Adamson achieved commercial success and worldwide attention with The Chronicles of Narnia: The Lion, the Witch and the Wardrobe, which he co-produced, co-wrote and directed. The film is based on the book of the same name by C. S. Lewis, and won various awards, gained critical praise and was a box office success, becoming the third highest-grossing film worldwide of 2005 according to Box Office Mojo.
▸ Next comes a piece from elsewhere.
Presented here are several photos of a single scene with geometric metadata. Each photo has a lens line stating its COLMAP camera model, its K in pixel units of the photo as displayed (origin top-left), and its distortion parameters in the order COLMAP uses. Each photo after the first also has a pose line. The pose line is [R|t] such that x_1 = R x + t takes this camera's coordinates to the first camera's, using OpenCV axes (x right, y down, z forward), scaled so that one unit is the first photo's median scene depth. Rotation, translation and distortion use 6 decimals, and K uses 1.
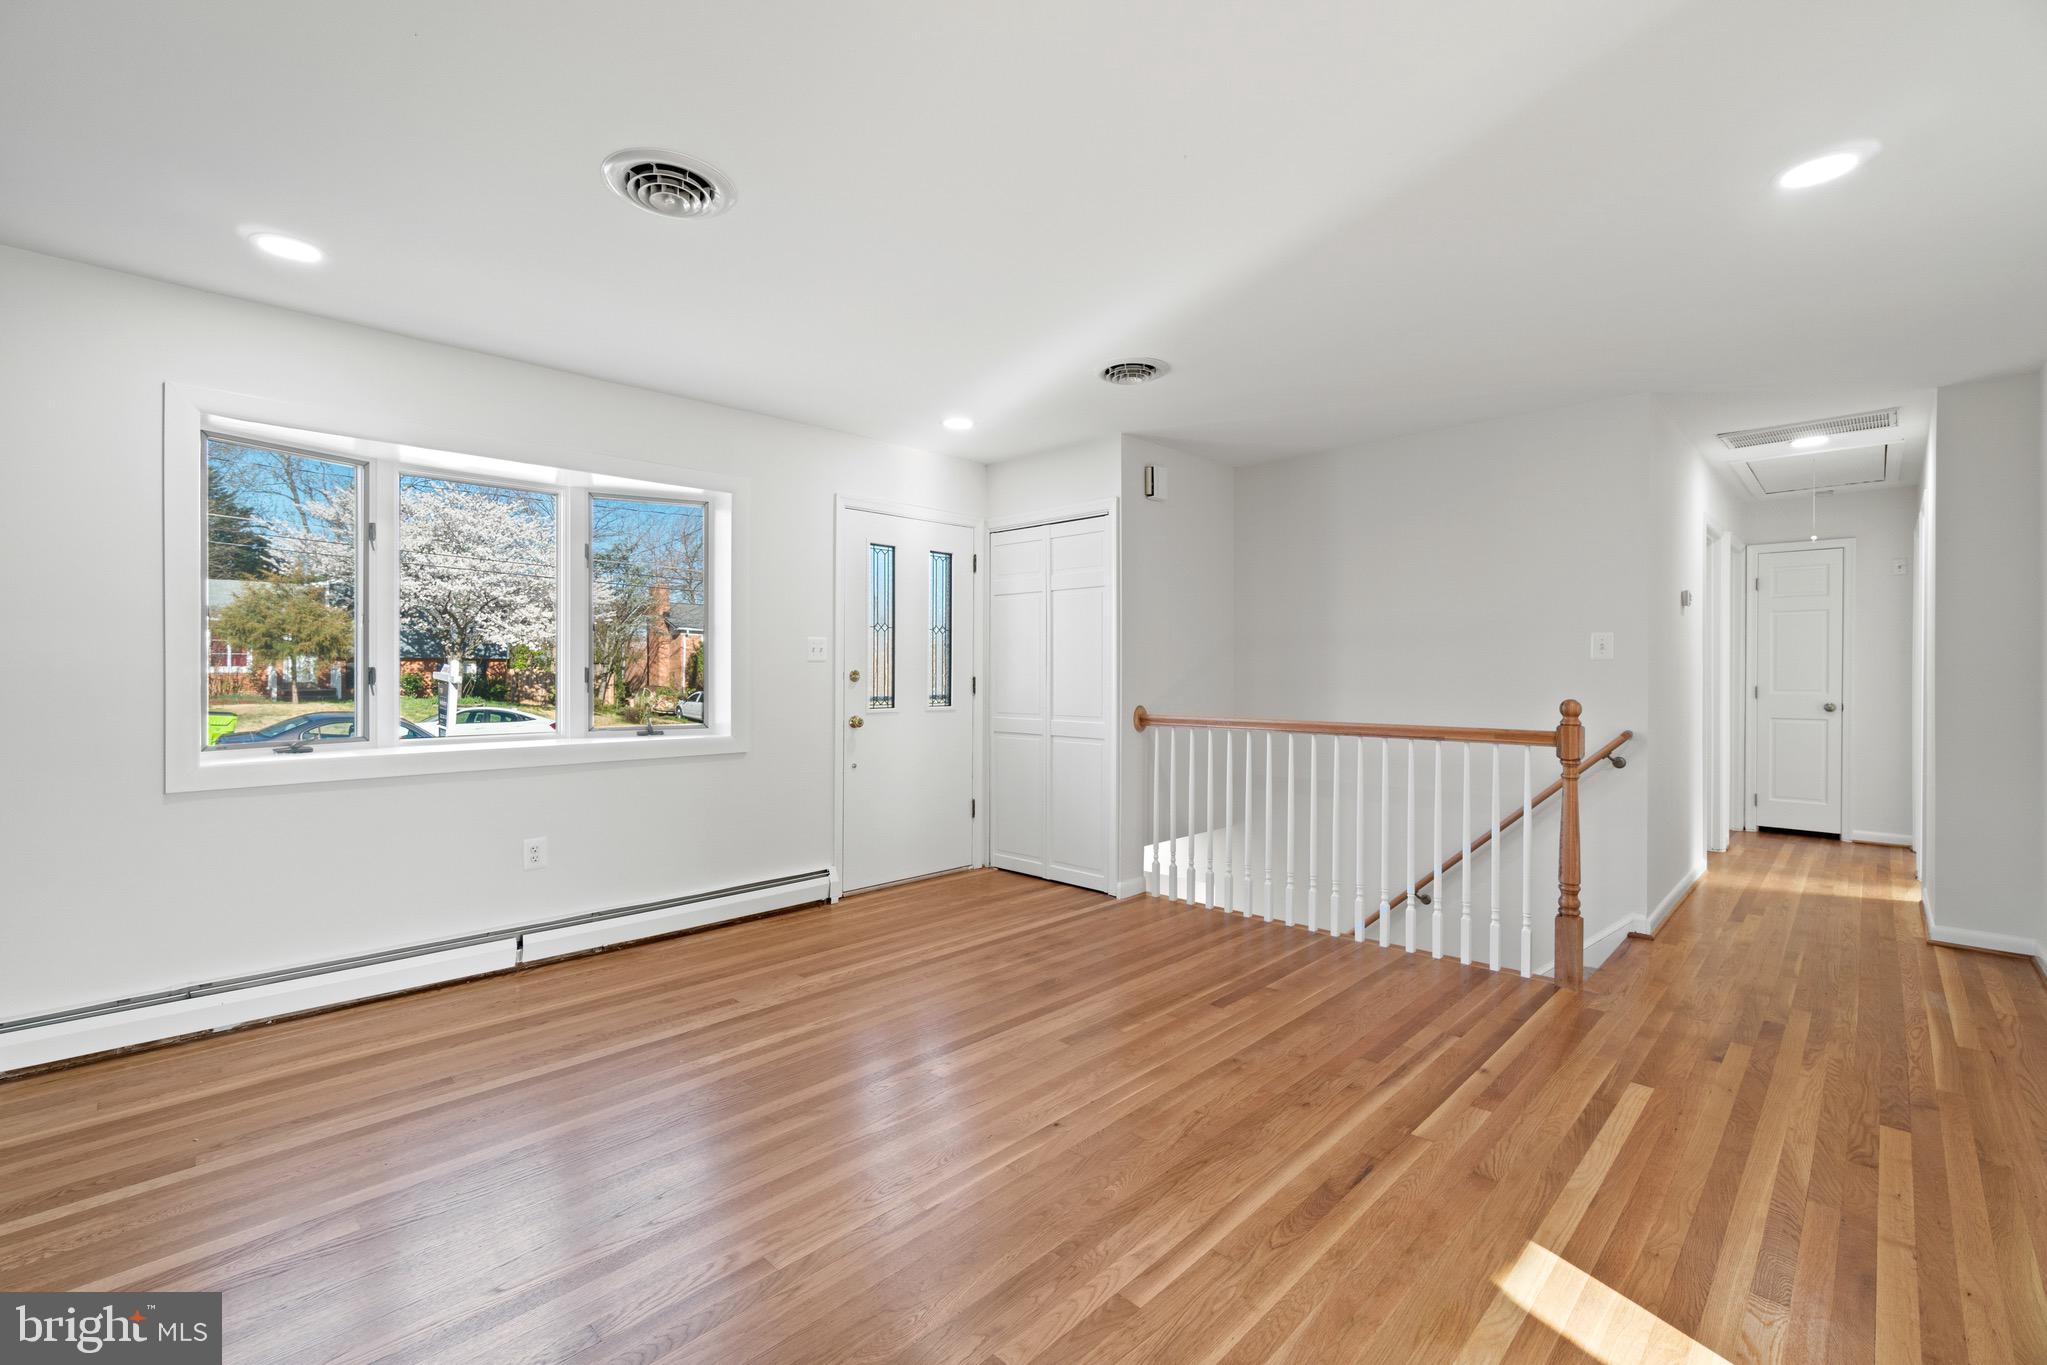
lens RADIAL K [[880.2, 0, 1005.4], [0, 880.2, 682.2], [0, 0, 1]] dist [-0.004464, -0.000199]
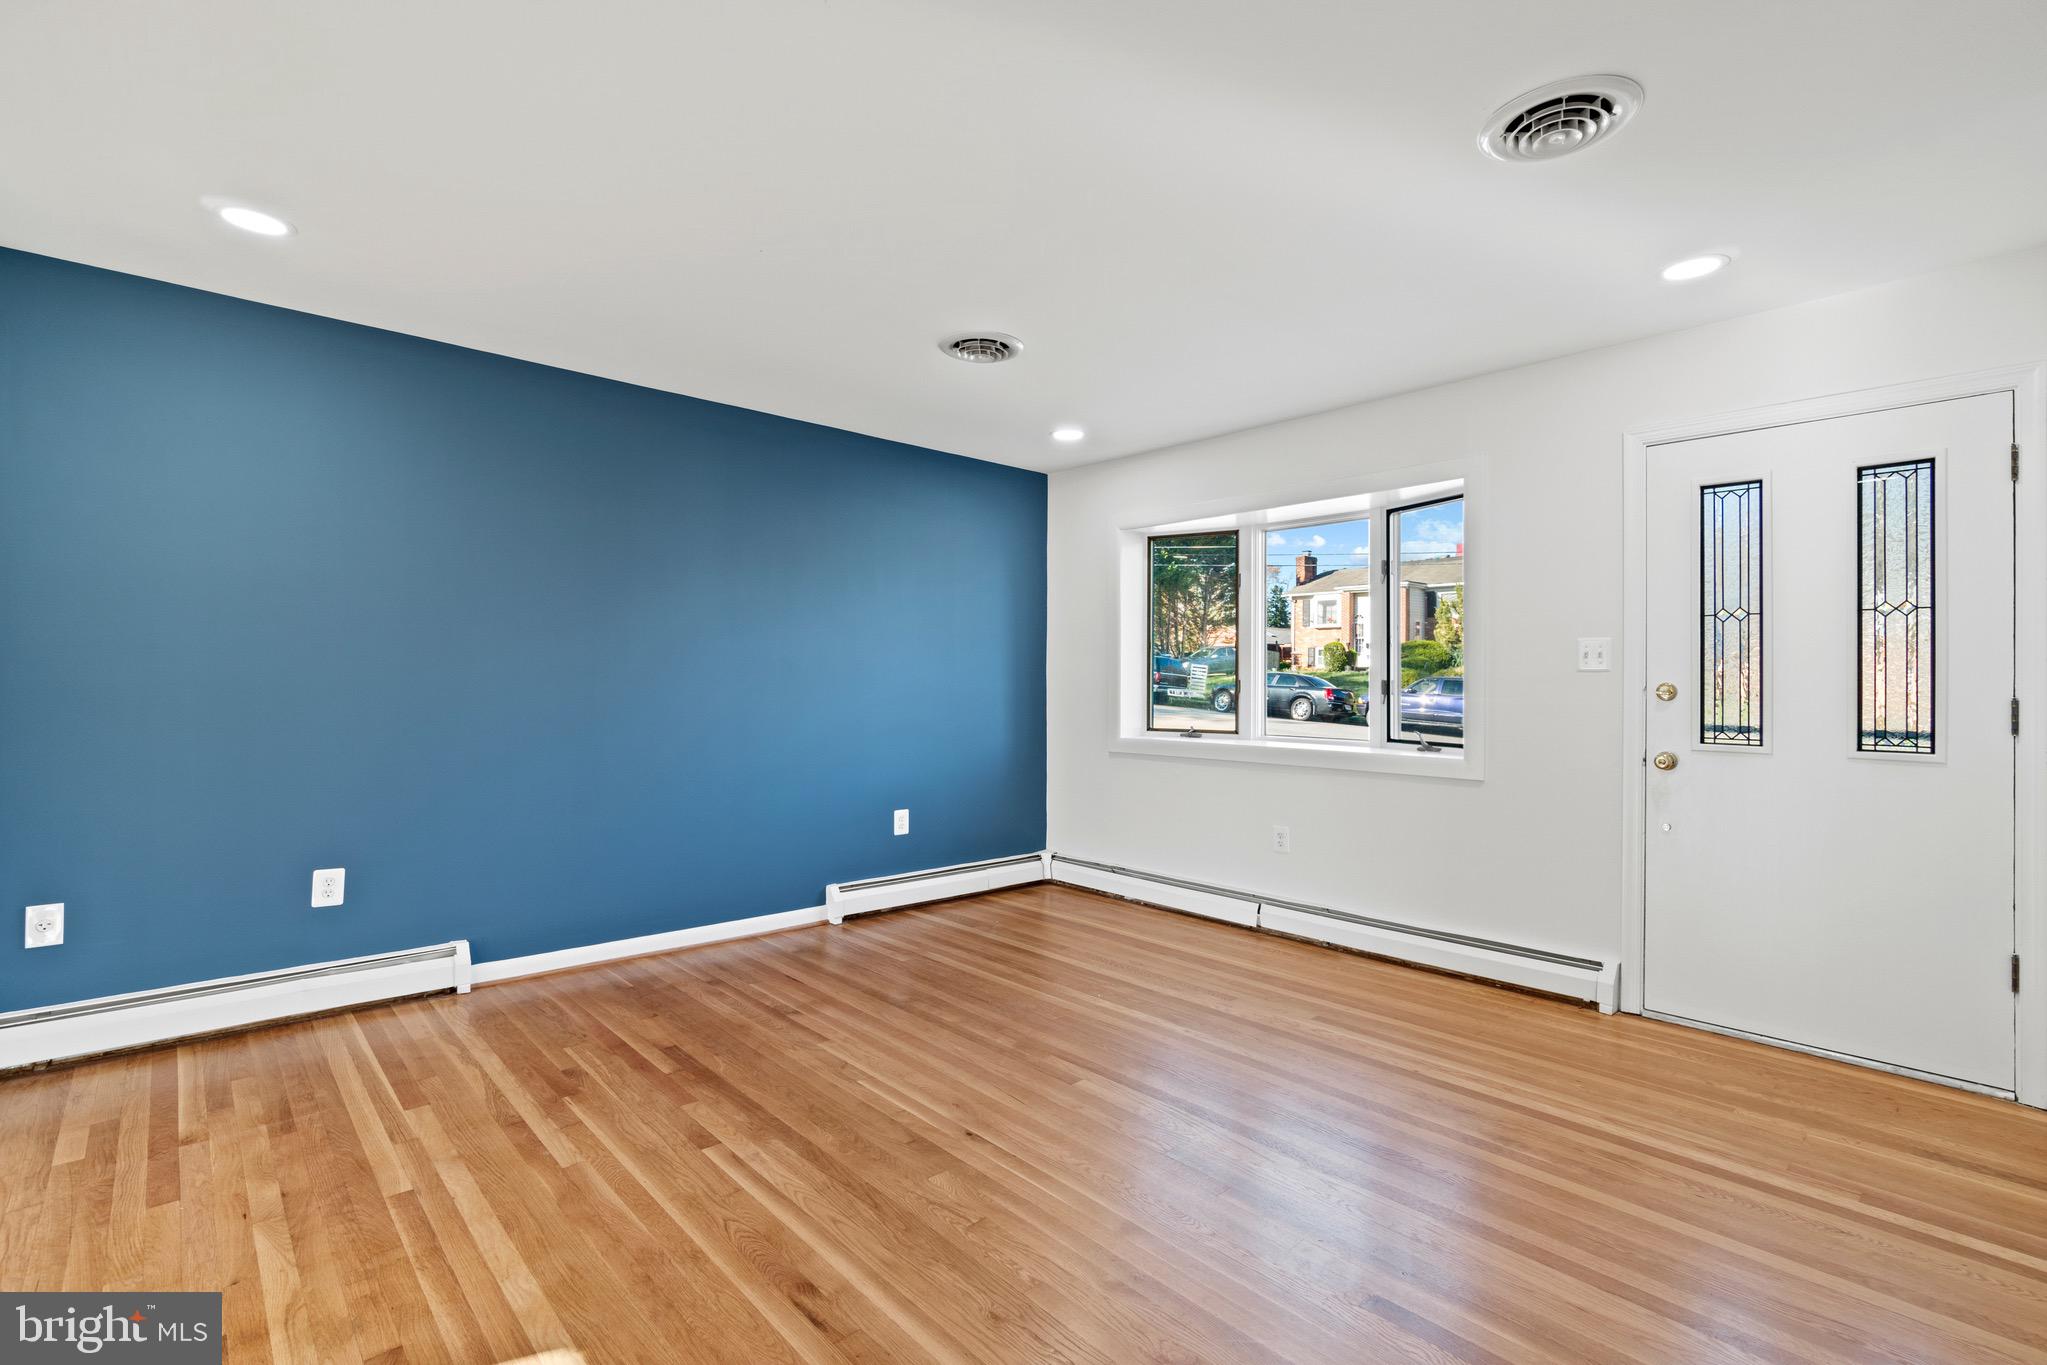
lens RADIAL K [[928.7, 0, 1023.5], [0, 928.7, 682.5], [0, 0, 1]] dist [-0.002212, -0.000192]
pose [[-0.035192, -0.001463, -0.999380, 0.704279], [-0.017467, 0.999847, -0.000849, -0.006605], [0.999228, 0.017426, -0.035212, 0.689927]]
The film opened in the US and Canada with totals of higher than $65 million and the film ended up with a worldwide gross of $744,783,957 with a budget of $180 million according to Box Office Mojo.

He returned as director to the next Narnia film: The Chronicles of Narnia: Prince Caspian, which had a worldwide release in May 2008 and grossed over $419 million at the box office. Adamson returned as producer of The Chronicles of Narnia: The Voyage of the Dawn Treader, released in Australia on 9 December 2010, and in the United States and UK on 10 December the same year. 20th Century Fox and Walden Media still hold the rights to the series, and they currently retain the option to make The Chronicles of Narnia: The Silver Chair in the future. However, 20th Century Fox and Walden Media decided to produce The Magician's Nephew as the next Narnia film instead of The Silver Chair. But, in October 2011, Douglas Gresham confirmed that Walden Media's contract with the C. S. Lewis estate had expired, and any production of a future film was on hold indefinitely.

Experimental hip hop group Death Grips collaborated with Adamson on their 2018 album Year of the Snitch. He appears on the track "Dilemma," delivering a spoken word introduction to the song.

== Filmography ==

| Year | Title | Director | Writer | Producer |
| 2001 | Shrek | Yes | No | No |
| 2004 | Shrek 2 | Yes | Yes | No |
| 2005 | The Chronicles of Narnia: The Lion, the Witch and the Wardrobe | Yes | Yes | Executive |
| 2007 | Shrek the Third | No | Story | Executive |
| 2008 | The Chronicles of Narnia: Prince Caspian | Yes | Yes | Yes |
| 2010 | The Chronicles of Narnia: The Voyage of the Dawn Treader | No | No | Yes |
| 2012 | Mr. Pip | Yes | Yes | Yes |
| Cirque du Soleil: Worlds Away | Yes | Yes | Yes |

Executive producer only
- Ballast (2008)
- Shrek Forever After (2010)
- Puss in Boots (2011)
- Puss in Boots: The Last Wish (2022)

Other credits

| Year | Title | Role |
| 1992 | Toys | Technical director |
| 1993 | Heart and Souls | Animation supervisor |
| 1994 | Angels in the Outfield | Visual effects supervisor |
| 1995 | Batman Forever |
| 1996 | The Frighteners |
A Time to Kill
| 1997 | Batman & Robin |
| 2000 | Sleep Easy, Hutch Rimes | Grip |
| 2001 | Shrek | Voice of Duloc Mascot, Songwriter: Merry Men |
| Pâté | Grip; short film |
| 2004 | Shrek 2 | Voice of Captain of the Guards, Songwriter: Fairy Godmother's Song |
| 2007 | Shrek the Third | Additional screenplay material |
| 2012 | Mirror Mirror | Very special thanks |
| 2014 | The Dark Horse | Special thanks |
| 2018 | Year of the Snitch | Spoken word on "Dilemma" |
| 2020 | Prop Culture | Himself, Episode: "The Lion, Witch, and the Wardrobe" |

== Accolades and honour ==
Adamson has directed films that have received several accolades. Shrek won the Academy Award for Best Animated Feature, the BAFTA Award for Best Adapted Screenplay, and the National Board of Review Award for Best Animated Film. Shrek 2 won the People's Choice Awards for Favorite Movie Comedy, Favorite Sequel, and Favorite Animated Movie. The Chronicles of Narnia: The Lion, The Witch and the Wardrobe won the Academy Award for Best Makeup and Hairstyling, the BAFTA Award for Best Makeup and Hair, the Broadcast Film Critics Association Award for Best Family Film, and the Saturn Awards for Best Make-up and Best Special Effects.

Adamson was appointed a Member of the New Zealand Order of Merit, for services to film, in the 2006 Queen's Birthday Honours.